Wie ich – glaube ich (ich bin gerade zu faul, nachzusehen) – schon einmal erwähnte, in der Klasse, in der ich arbeite, hat fast jedes Kind einen Migrationshintergrund. Manche sogar mehrere. Und ich finde es sehr interessant, wie die Kinder selbst damit umgehen.
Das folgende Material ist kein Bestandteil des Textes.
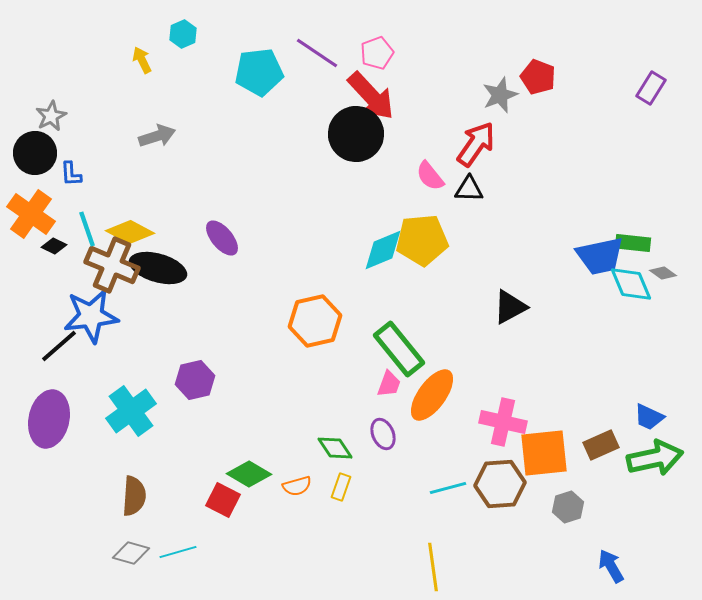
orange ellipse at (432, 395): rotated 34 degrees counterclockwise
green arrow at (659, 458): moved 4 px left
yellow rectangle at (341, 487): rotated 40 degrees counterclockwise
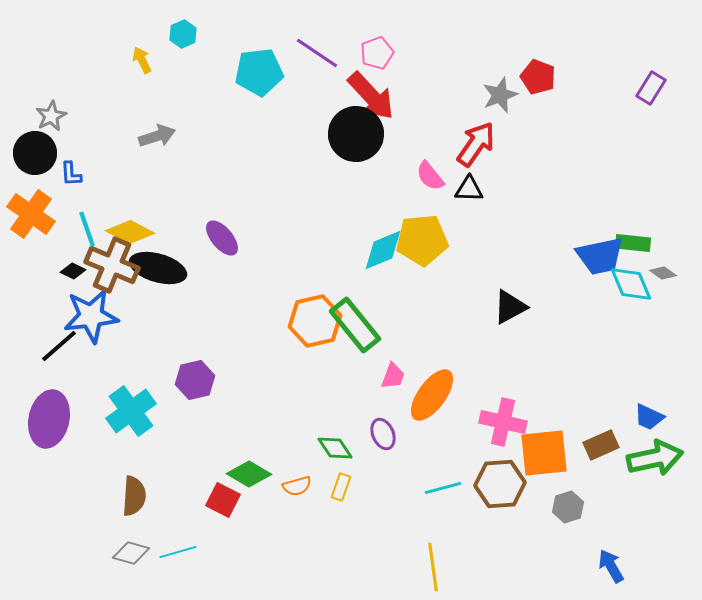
black diamond at (54, 246): moved 19 px right, 25 px down
green rectangle at (399, 349): moved 44 px left, 24 px up
pink trapezoid at (389, 384): moved 4 px right, 8 px up
cyan line at (448, 488): moved 5 px left
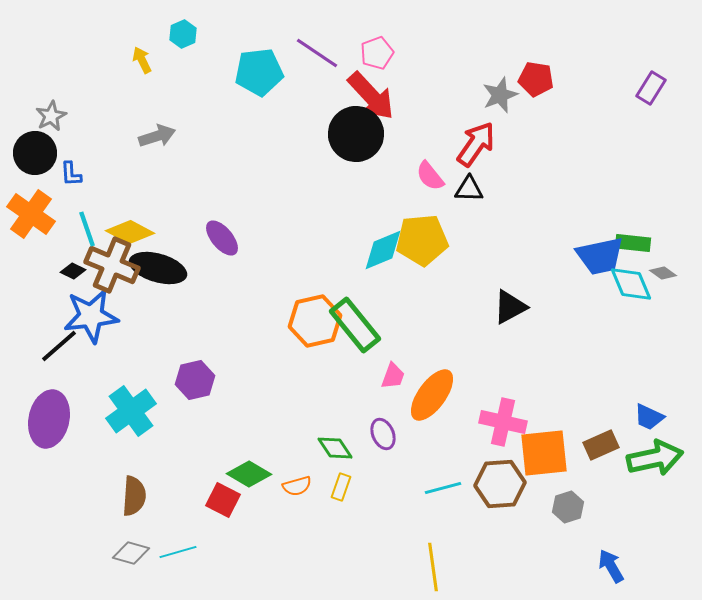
red pentagon at (538, 77): moved 2 px left, 2 px down; rotated 12 degrees counterclockwise
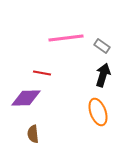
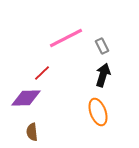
pink line: rotated 20 degrees counterclockwise
gray rectangle: rotated 28 degrees clockwise
red line: rotated 54 degrees counterclockwise
brown semicircle: moved 1 px left, 2 px up
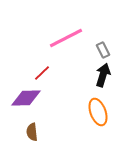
gray rectangle: moved 1 px right, 4 px down
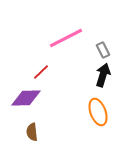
red line: moved 1 px left, 1 px up
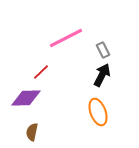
black arrow: moved 1 px left; rotated 10 degrees clockwise
brown semicircle: rotated 18 degrees clockwise
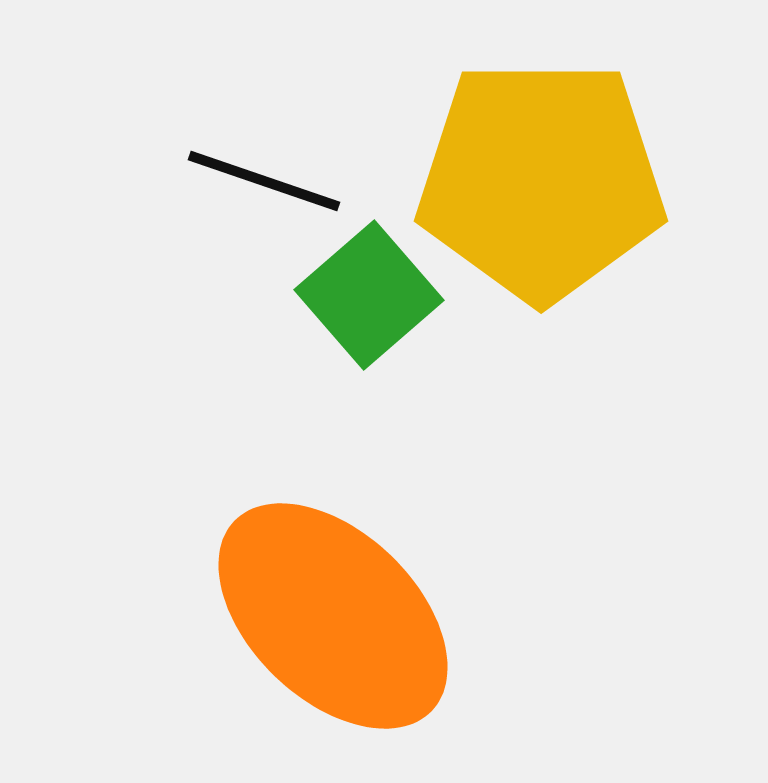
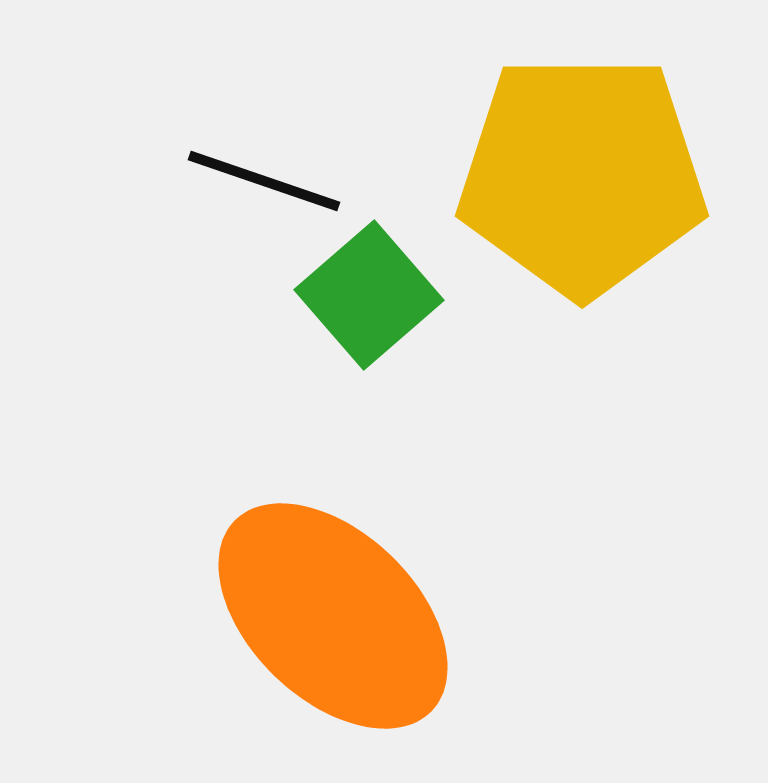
yellow pentagon: moved 41 px right, 5 px up
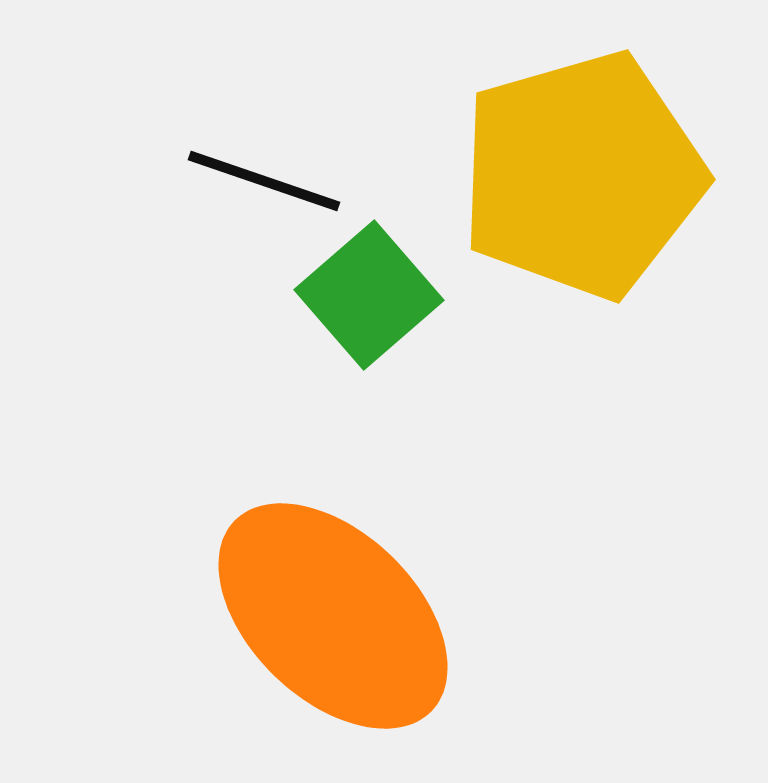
yellow pentagon: rotated 16 degrees counterclockwise
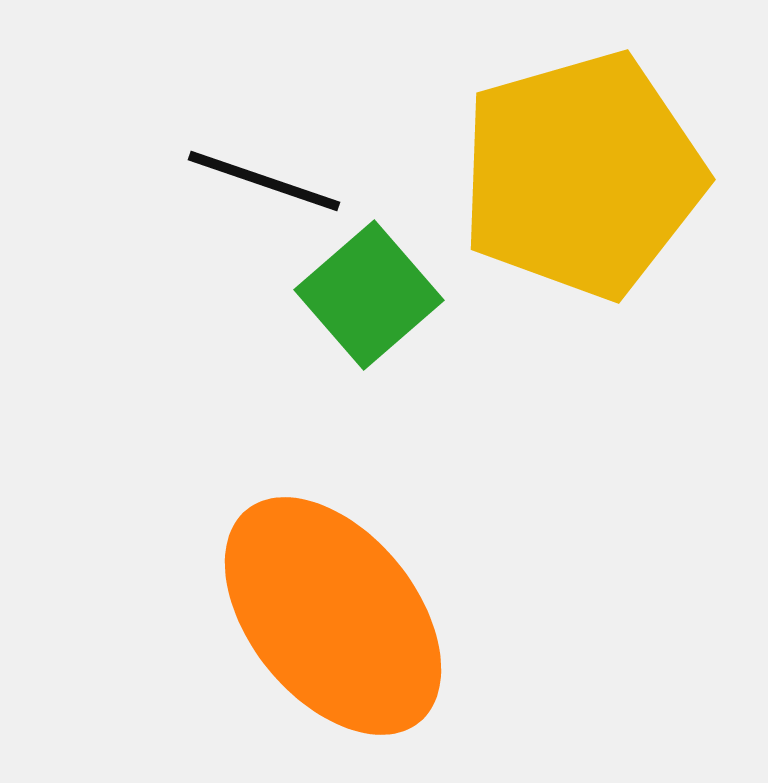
orange ellipse: rotated 7 degrees clockwise
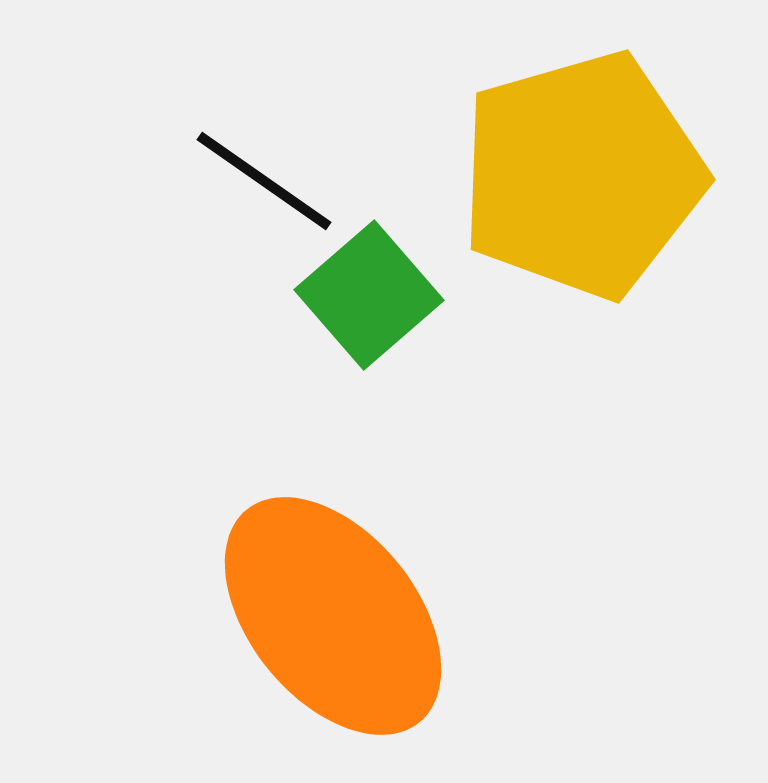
black line: rotated 16 degrees clockwise
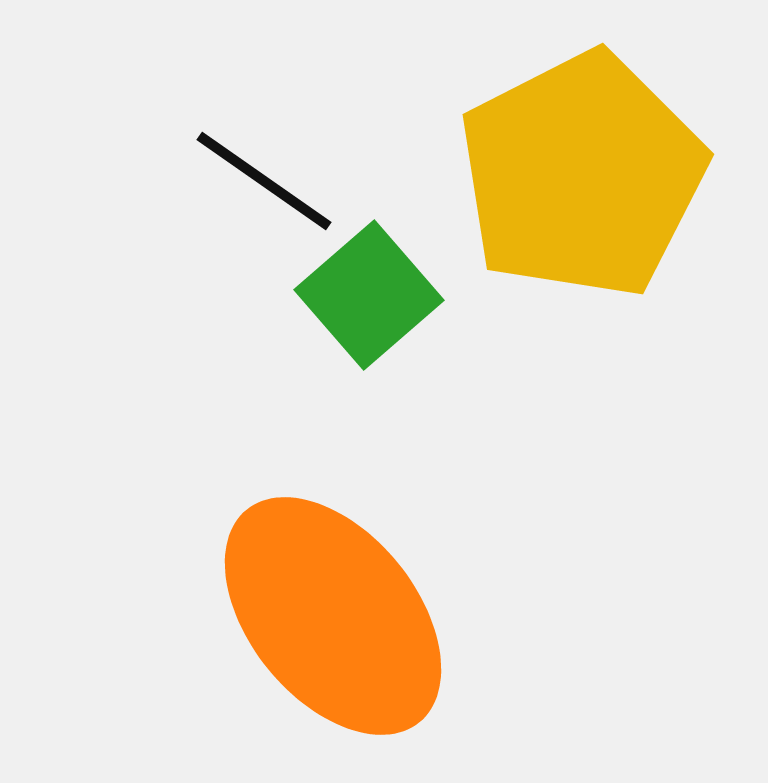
yellow pentagon: rotated 11 degrees counterclockwise
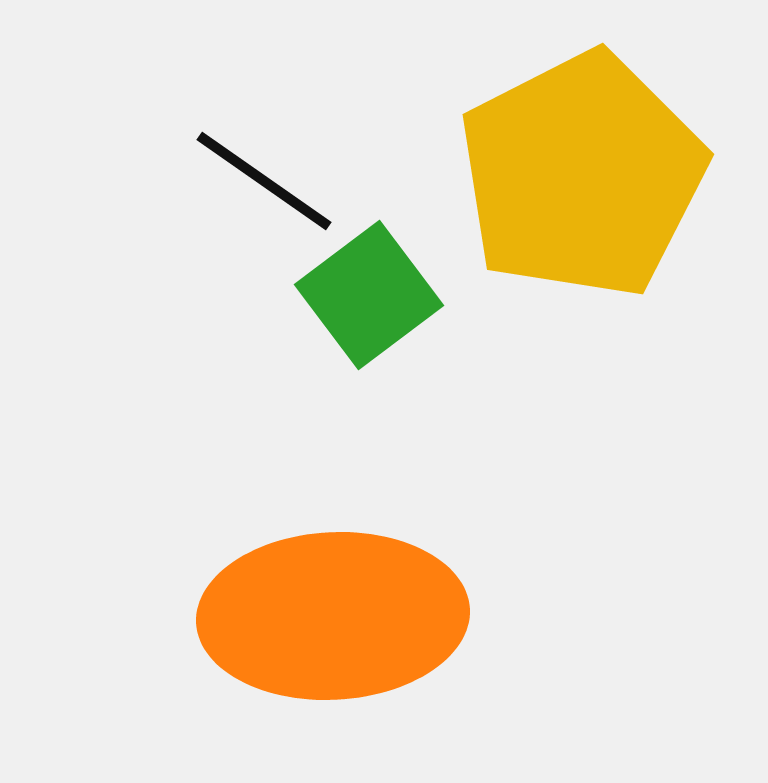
green square: rotated 4 degrees clockwise
orange ellipse: rotated 54 degrees counterclockwise
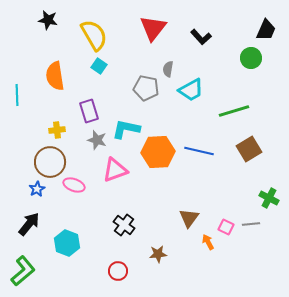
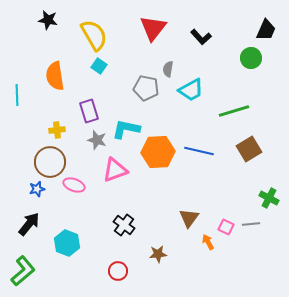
blue star: rotated 14 degrees clockwise
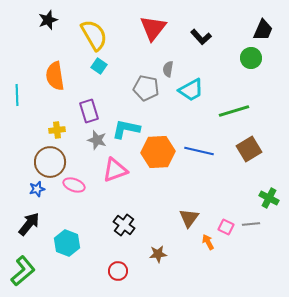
black star: rotated 30 degrees counterclockwise
black trapezoid: moved 3 px left
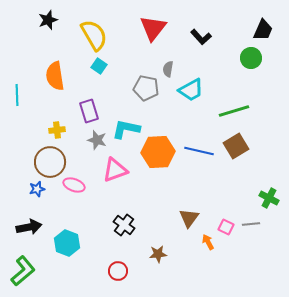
brown square: moved 13 px left, 3 px up
black arrow: moved 3 px down; rotated 40 degrees clockwise
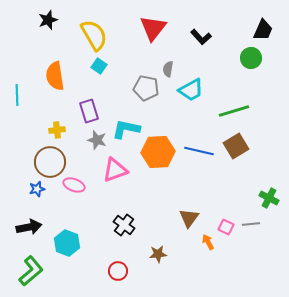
green L-shape: moved 8 px right
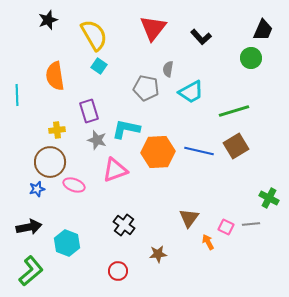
cyan trapezoid: moved 2 px down
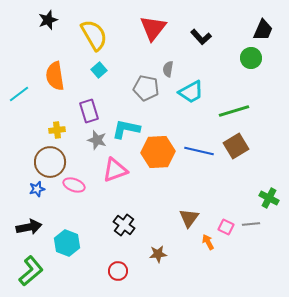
cyan square: moved 4 px down; rotated 14 degrees clockwise
cyan line: moved 2 px right, 1 px up; rotated 55 degrees clockwise
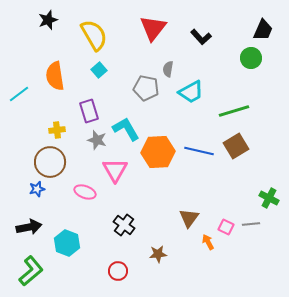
cyan L-shape: rotated 48 degrees clockwise
pink triangle: rotated 40 degrees counterclockwise
pink ellipse: moved 11 px right, 7 px down
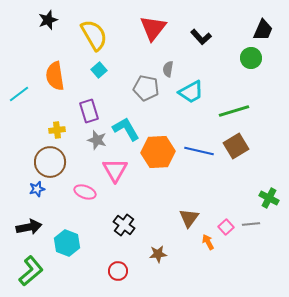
pink square: rotated 21 degrees clockwise
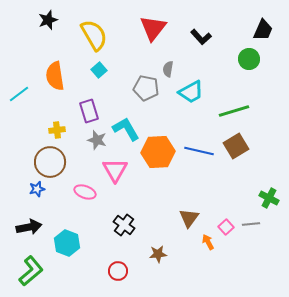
green circle: moved 2 px left, 1 px down
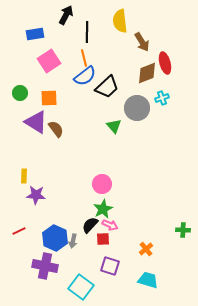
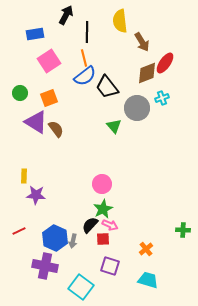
red ellipse: rotated 50 degrees clockwise
black trapezoid: rotated 95 degrees clockwise
orange square: rotated 18 degrees counterclockwise
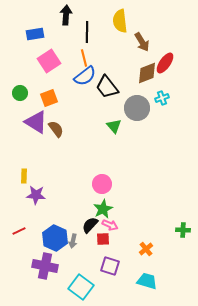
black arrow: rotated 24 degrees counterclockwise
cyan trapezoid: moved 1 px left, 1 px down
Bis auf ein Kind sind sie alle in Deutschland geboren, die allermeisten leben auch schon ihr ganzes Leben in der gleichen Stadt. Und trotzdem bezeichnen sie sich häufig als kurdisch, türkisch, polnisch, ukrainisch und was es noch alles gibt. Ich selber würde das nicht so machen. Ich glaube, selbst meine Eltern sehen sich mittlerweile als Schweden mit deutschem Migrationshintergrund.

Wie kommt es wohl dazu, dass sich „meine“ Kinder als Kurden, Türken, Polen, Ukrainer et cetera sehen? Sie sind sicher stolz auf ihre Wurzeln, was ich nicht verkehrt finde. Doch es ist auch wichtig, dass sie hier verwurzelt sind. Was ich wiederum auch nicht wirklich bezweifle. Mein Mann hat mich jedenfalls neulich in der Schule besucht und fand es erstaunlich, dass die Kinder miteinander alle Deutsch reden. Ich sagte dann dazu: Naja, wie soll man das auch anders machen? Es sind viele unterschiedliche Länder. Zwar können viele Türkisch, viele Arabisch, viele Russisch. Aber eben nicht alle jede Sprache. Und so wird eben Deutsch gesprochen. Darüber hinaus würden die Lehrer, so denke ich zumindest, eh einschreiten, wenn die Kinder etwas anderes sprechen als Deutsch.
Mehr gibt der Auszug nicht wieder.